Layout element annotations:
* * * * * * * * *

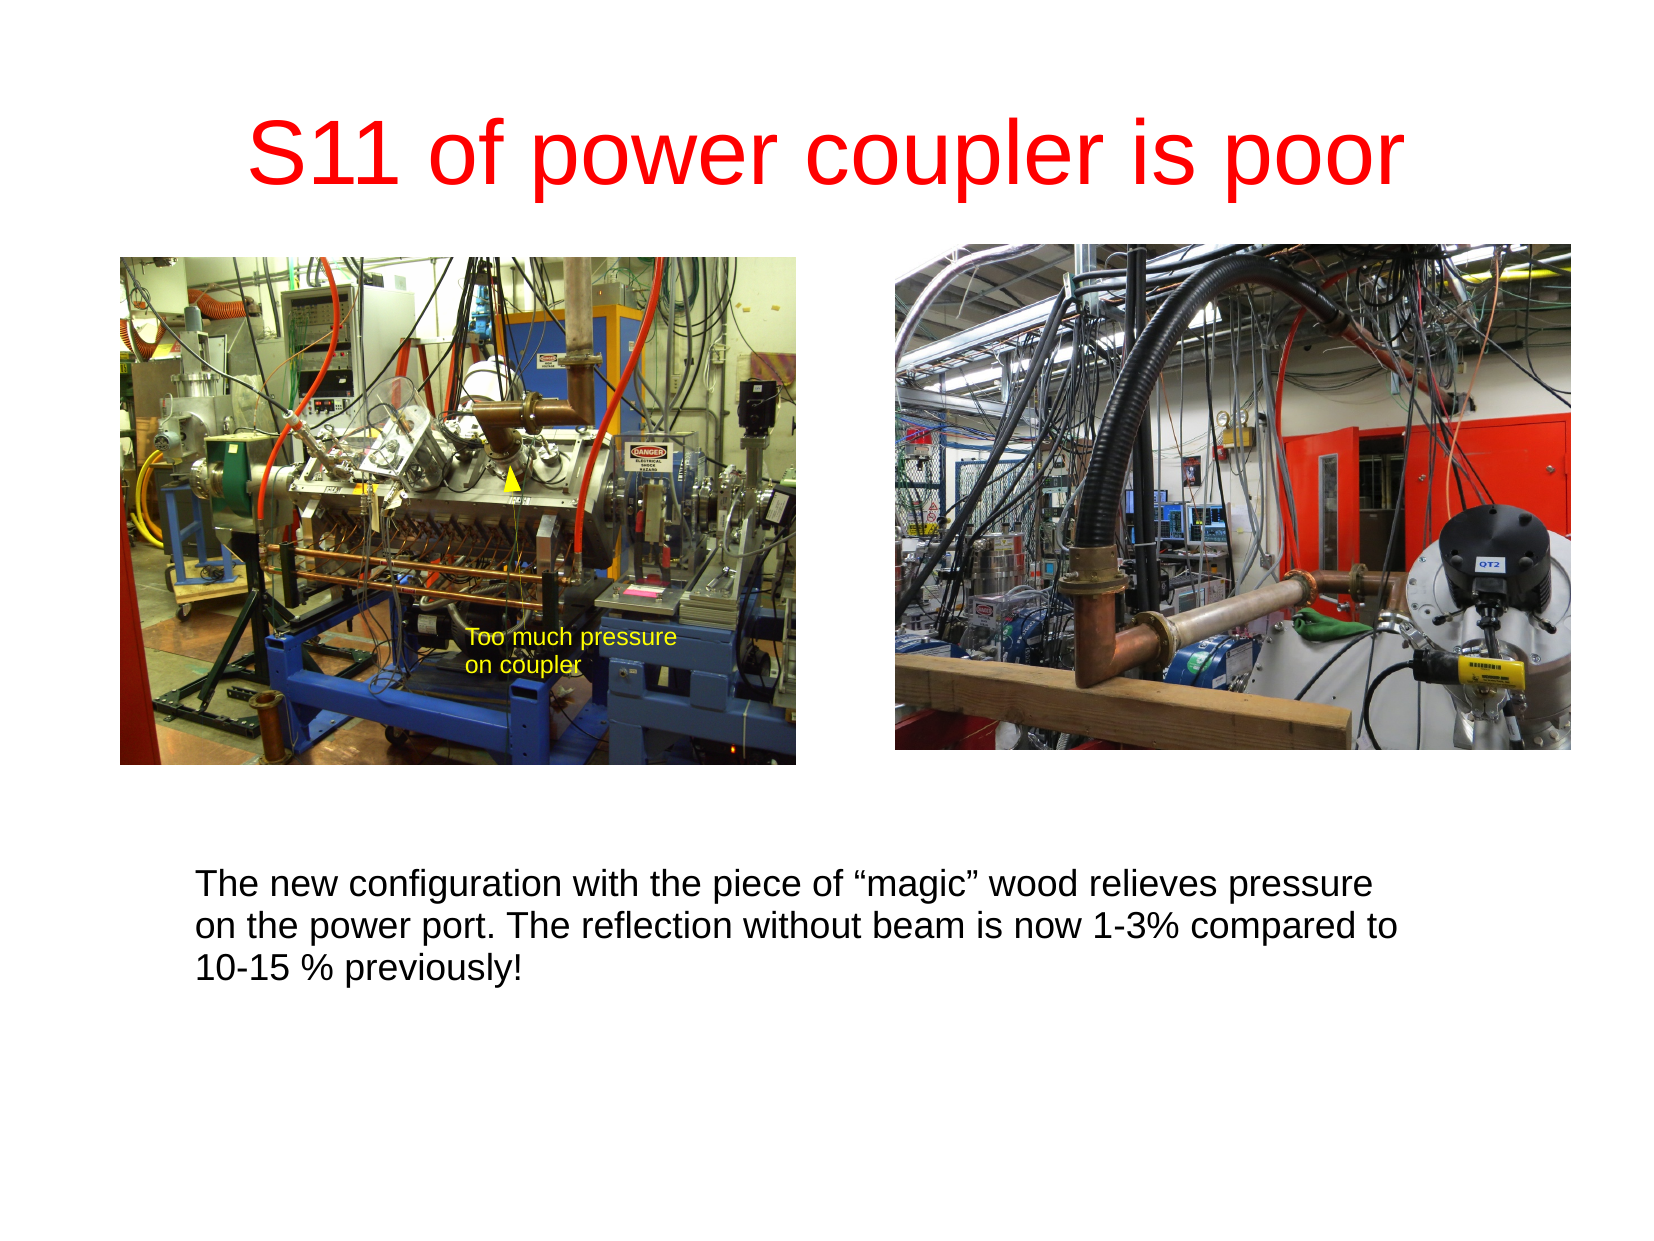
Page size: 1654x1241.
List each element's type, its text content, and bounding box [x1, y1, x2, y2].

picture [120, 257, 796, 765]
picture [895, 244, 1571, 750]
text_box The new configuration with the piece of “magic” wood relieves pressure on the power port. The reflection without beam is now 1-3% compared to 10-15 % previously! [180, 854, 1426, 996]
text_box Too much pressure on coupler [450, 614, 721, 686]
title S11 of power coupler is poor [82, 49, 1571, 257]
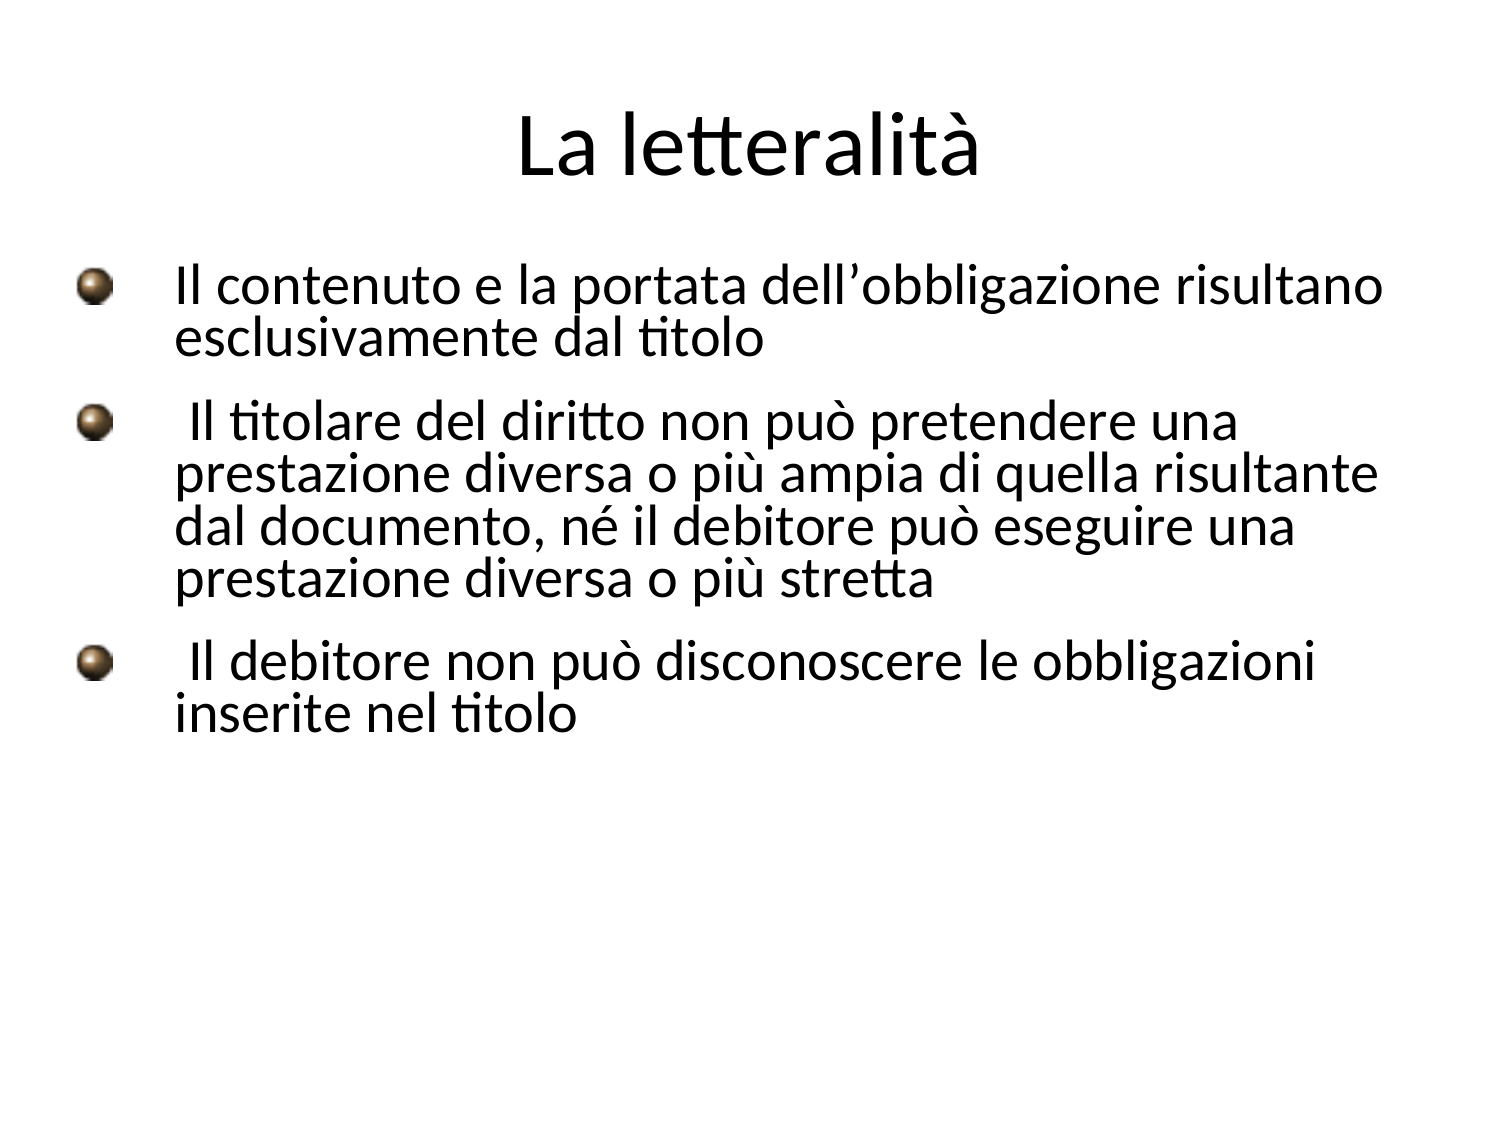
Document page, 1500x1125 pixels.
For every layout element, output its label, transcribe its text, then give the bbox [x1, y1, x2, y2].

list Il contenuto e la portata dell’obbligazione risultano esclusivamente dal titolo Il titolare del diritto non può pretendere una prestazione diversa o più ampia di quella risultante dal documento, né il debitore può eseguire una prestazione diversa o più stretta Il debitore non può disconoscere le obbligazioni inserite nel titolo [75, 262, 1426, 744]
title La letteralità [75, 45, 1426, 233]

* * * * * * * * *

OBJECTIVE — Write out every line of the material above word for word, leaving the pictures out.

CORRECT RESPONSE —
Page size: 1654x1241.
List each element's type, its text content, and bounding box [x1, y1, x2, y2].

picture [120, 257, 796, 765]
picture [895, 244, 1571, 750]
text_box The new configuration with the piece of “magic” wood relieves pressure on the power port. The reflection without beam is now 1-3% compared to 10-15 % previously! [180, 854, 1426, 996]
text_box Too much pressure on coupler [450, 614, 721, 686]
title S11 of power coupler is poor [82, 49, 1571, 257]
Document page, 1500x1125 pixels.
For every layout element, output its label, transcribe its text, then give the bbox [x1, y1, x2, y2].

list Il contenuto e la portata dell’obbligazione risultano esclusivamente dal titolo Il titolare del diritto non può pretendere una prestazione diversa o più ampia di quella risultante dal documento, né il debitore può eseguire una prestazione diversa o più stretta Il debitore non può disconoscere le obbligazioni inserite nel titolo [75, 262, 1426, 744]
title La letteralità [75, 45, 1426, 233]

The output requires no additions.